--- START ---

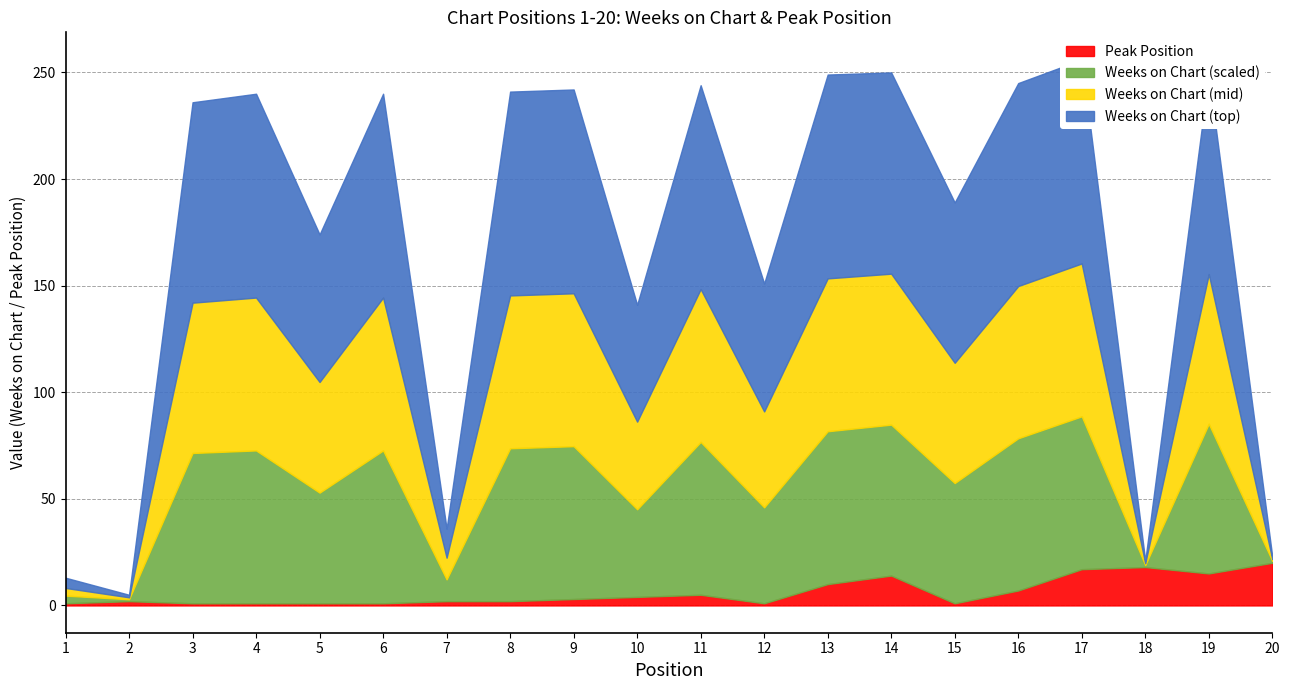

How many data points does each series have?

20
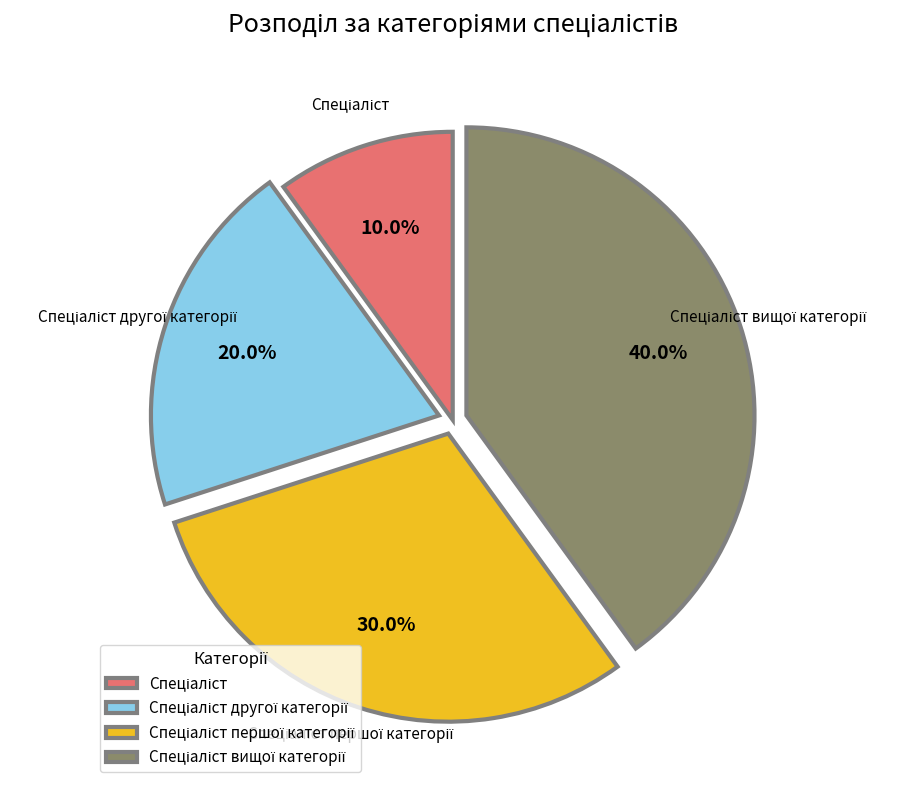

Is there any slice that represents more than half of the pie?

No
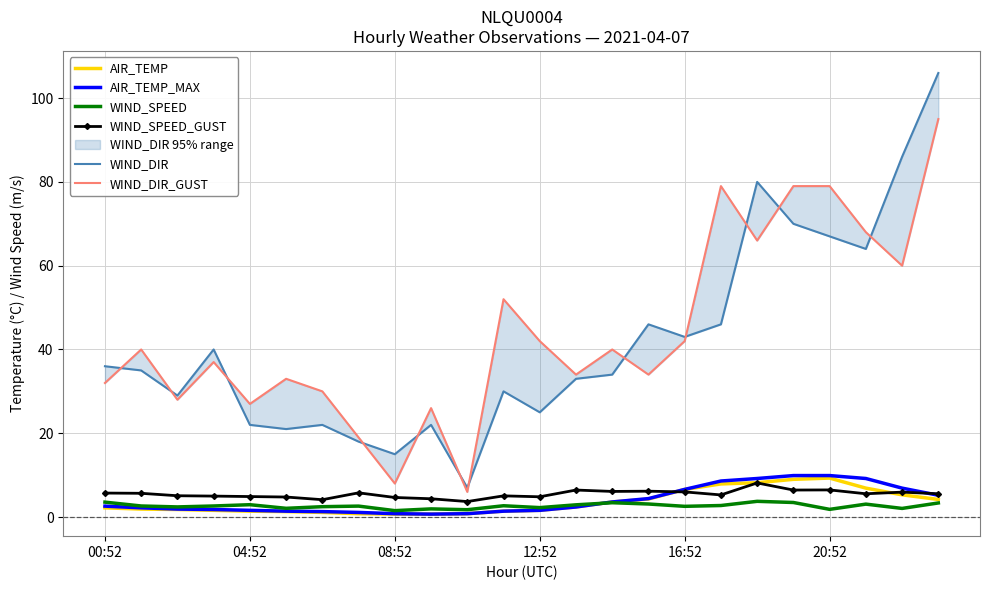

In WIND_DIR, how many points are higher than both neighbors (excluding endpoints)?

6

--- END ---

Exercise – Filter the lines above, keeping each one that contains the string "points", and copy those lines out in full. Treat uppercase and lowercase letters as different.

Solution for this task –
How many data points does each series have?
In WIND_DIR, how many points are higher than both neighbors (excluding endpoints)?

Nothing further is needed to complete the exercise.